La Corte di cassazione civile, con l’ordinanza Del 15 giugno 2021, n. 16936 si esprime sulla responsabilità della struttura sanitaria in caso di ritardo della prestazione La cassazione si occupa della responsabilità del Servizio sanitario nelle situazioni di particolare emergenza. Grava sull’Azienda ospedaliera la prova che il ritardo della prestazione sia imputabile al paziente. Dunque, costituisce inadempimento della prestazione il ritardo della stessa nel momento in cui la struttura non dimostri che il differimento dell’intervento fosse in ogni caso inevitabile.
IL CASO TRATTATO
La vicenda nasceva in epoca precedente alla Legge Balduzzi e alla riforma dovuta alla Legge Gelli-Bianco del 2017, quando un paziente in stato di coma veniva ricoverato d’urgenza presso il locale ospedale per un sospetto ematoma subdurale e trasportato in sala operatoria. L’intervento chirurgico veniva ritardato a causa della sopravvenienza di un caso considerato più grave ed urgente. Conseguentemente i familiari, per evitare l’aggravamento, decidevano di trasferire il paziente in una clinica privata dove veniva operato con successo, ma con un costo di oltre 18.000 Euro.
Il paziente decideva così di chiedere il rimborso della somma alla Regione che però riteneva la richiesta ingiustificata, e portava alla causa intervenire in Tribunale.
Il giudice in primo grado rigettava la domanda ritenendo che non vi fosse stato alcun inadempimento. La Corte d’appello, invece, riformava però la decisione perché il differimento della prestazione urgente costituisce un vero e proprio inadempimento che ha provocato il conseguente danno consistito nella necessità della spesa successiva effettuata presso la struttura privata.

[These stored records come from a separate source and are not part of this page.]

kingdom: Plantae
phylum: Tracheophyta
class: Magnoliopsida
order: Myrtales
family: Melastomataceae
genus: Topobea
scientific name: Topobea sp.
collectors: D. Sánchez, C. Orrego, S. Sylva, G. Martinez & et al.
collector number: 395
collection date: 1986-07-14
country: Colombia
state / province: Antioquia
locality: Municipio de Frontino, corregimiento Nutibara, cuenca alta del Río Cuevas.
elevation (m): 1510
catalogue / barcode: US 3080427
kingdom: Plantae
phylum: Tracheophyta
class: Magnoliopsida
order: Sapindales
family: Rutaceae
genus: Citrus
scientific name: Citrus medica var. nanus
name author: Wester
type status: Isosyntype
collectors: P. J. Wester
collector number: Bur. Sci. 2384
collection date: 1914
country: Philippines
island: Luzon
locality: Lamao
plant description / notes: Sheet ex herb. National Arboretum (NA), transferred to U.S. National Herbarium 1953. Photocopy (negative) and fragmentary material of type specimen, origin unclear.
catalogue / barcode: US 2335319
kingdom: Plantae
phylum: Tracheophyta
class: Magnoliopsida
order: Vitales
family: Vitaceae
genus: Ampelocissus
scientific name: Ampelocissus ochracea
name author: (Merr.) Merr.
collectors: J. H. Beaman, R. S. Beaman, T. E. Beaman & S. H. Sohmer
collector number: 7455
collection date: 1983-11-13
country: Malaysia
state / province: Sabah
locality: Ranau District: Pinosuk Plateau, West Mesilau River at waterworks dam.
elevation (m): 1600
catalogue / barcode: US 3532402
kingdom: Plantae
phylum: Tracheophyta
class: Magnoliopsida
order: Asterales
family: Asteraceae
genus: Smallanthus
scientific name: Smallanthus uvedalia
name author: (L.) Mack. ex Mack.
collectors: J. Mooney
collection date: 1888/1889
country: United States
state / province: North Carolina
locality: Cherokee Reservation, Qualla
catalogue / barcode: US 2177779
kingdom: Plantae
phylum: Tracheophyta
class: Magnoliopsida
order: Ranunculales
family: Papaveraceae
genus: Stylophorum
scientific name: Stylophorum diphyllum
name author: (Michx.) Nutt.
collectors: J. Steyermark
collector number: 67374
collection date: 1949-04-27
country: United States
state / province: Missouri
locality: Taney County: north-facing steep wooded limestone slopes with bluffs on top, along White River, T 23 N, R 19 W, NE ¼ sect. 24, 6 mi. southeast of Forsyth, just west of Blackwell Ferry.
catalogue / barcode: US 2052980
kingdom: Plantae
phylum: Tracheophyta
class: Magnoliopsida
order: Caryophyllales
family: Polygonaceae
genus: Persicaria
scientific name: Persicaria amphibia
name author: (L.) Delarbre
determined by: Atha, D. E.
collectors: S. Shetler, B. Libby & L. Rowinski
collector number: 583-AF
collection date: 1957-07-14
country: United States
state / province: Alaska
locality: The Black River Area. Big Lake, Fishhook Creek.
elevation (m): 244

La struttura sanitaria ricorre in Cassazione sostenendo che l’intervento non rivestiva carattere urgentissimo e che il suo differimento era dunque lecito in ragione del sopraggiungere di casi più gravi; che la scelta di spostarsi in altra struttura, avrebbe determinato l’impossibilità della prestazione, che sarebbe stato onere del paziente provare la fonte contrattuale dell’obbligazione nonché l’inadempimento.
I MOTIVI DELL’ORDINANZA
La cassazione decide di dare ragione al paziente, premessa la pacifica natura contrattuale della responsabilità. Di conseguenza grava sull’Azienda la prova liberatoria, ossia la prova che il ritardo della prestazione non fosse ad essa imputabile, in modo conforme alla regola probatoria in tema di responsabilità contrattuale.
Gli Ermellini, in sostanza non possono mettere in discussione – data la funzione nomofilattica – l’accertamento dei fatti della corte d’appello che, con motivazione adeguata, ha ritenuto che l’intervento fosse urgente e che il suo differimento non fosse giustificato. In sostanza “l’Azienda non ha dimostrato che era inevitabile differirlo”, indicando circostanze fattuali e documentali (cartella clinica ed altro).
La cassazione conferma la decisione del giudice di appello del fatto che ad essere inadempiente è stata l’Azienda, ed esclude, per logica conseguenza, che possa invece la mancata prestazione possa essere imputata alla condotta colpevole del paziente o di concorso di colpa di quest’ultimo.
Il risultato della decisione
La cassazione conferma la conclusione del giudice di appello che condanna l’azienda a risarcire interamente delle spese sostenute per l’intervento privato, escludendo che la mancata prestazione possa invece essere imputata a condotta negligente del paziente o di un concorso di colpa di quest’ultimo.